## Cosa si chiede
**A)** Secondo l'appello per Terra Santa e Gaza, in quale zona della Palestina le condizioni di vita sono in particolare da far cessare?
**B)** Prosegui l'appello per Terra Santa e Gaza, riprendendo subito dopo la sua ultima frase.

## Testo in esame

APPELLO per Terra Santa e Gaza ai POLITICI di GOVERNO
Rivolgiamo un appello a quei politici del parlamento
italiano, ancora intellettualmente onesti e non
personalmente collusi con la politica ricattatoria dello
Stato sionista israeliano, affinchè facciano pressioni per
porre fine alle vergognose condizioni di vita in tutta la
Palestina e particolarmente nella Striscia di Gaza.
Un eventuale guizzo di richiesta d'umanità e giustizia,
anche da parte di pochi parlamentari, sarebbe meritevole e
caritatevole gesto degno di apprezzamento.
Non ci
facciamo molte illusioni in tal senso, ma la speranza è
sempre l'ultima a morire...
La miseranda partecipazione nell'attuale governo di
comparse coloniali extraterritoriali che già, come la
Nierenstine, rappresentano il peggio del giornalismo
nazionale fomentatore d'odio, non ci fanno tuttavia ben
sperare.
Fanatici sostenitori ad oltranza della cinica politica di
guerra voluta dal sionismo israelita
non possono che coprire l'Italia di ulteriore vergogna, ma
non devono essere motivo per tutti d'appiattimento totale
dei più sani principi morali italici in favore di falsi
ideologici estranei alla nostra cultura ed alla nostra
storia.

## Materiale di studio
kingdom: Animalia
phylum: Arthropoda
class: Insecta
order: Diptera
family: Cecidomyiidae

---

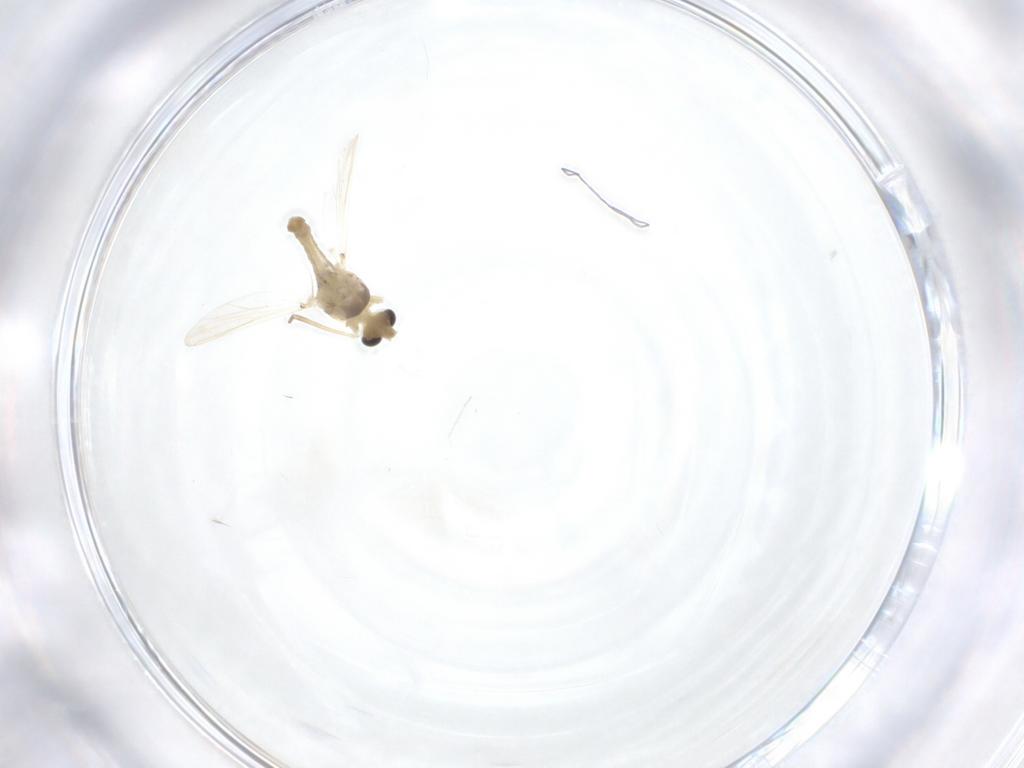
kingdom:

## Risposte ai compiti
**A)** Nella Striscia di Gaza.

**B)**
L'Italia e gli italiani, che anche durante i periodi più
difficili della storia hanno sempre dimostrato grande
generosità d'animo e repulsione per le ingiustizie, non si
possono rendere complici degli atti criminali e genocidi
compiuti da altre nazioni alle quali si credono solidali.
L'Italia e gli italiani non hanno nulla a che spartire con
il colonialismo razzista sionista, nè con la sua campagna
di sterminio sistematico messo in atto da decenni sul
suolo della Terra Santa.
Ci auguriamo che proprio chi celebra con fervore, e buona
fede, le "giornate della memoria", faccia veramente memoria,
oltre che attenzione alle cattive compagnie, le quali
potrebbero trascinarli in un baratro senza fine.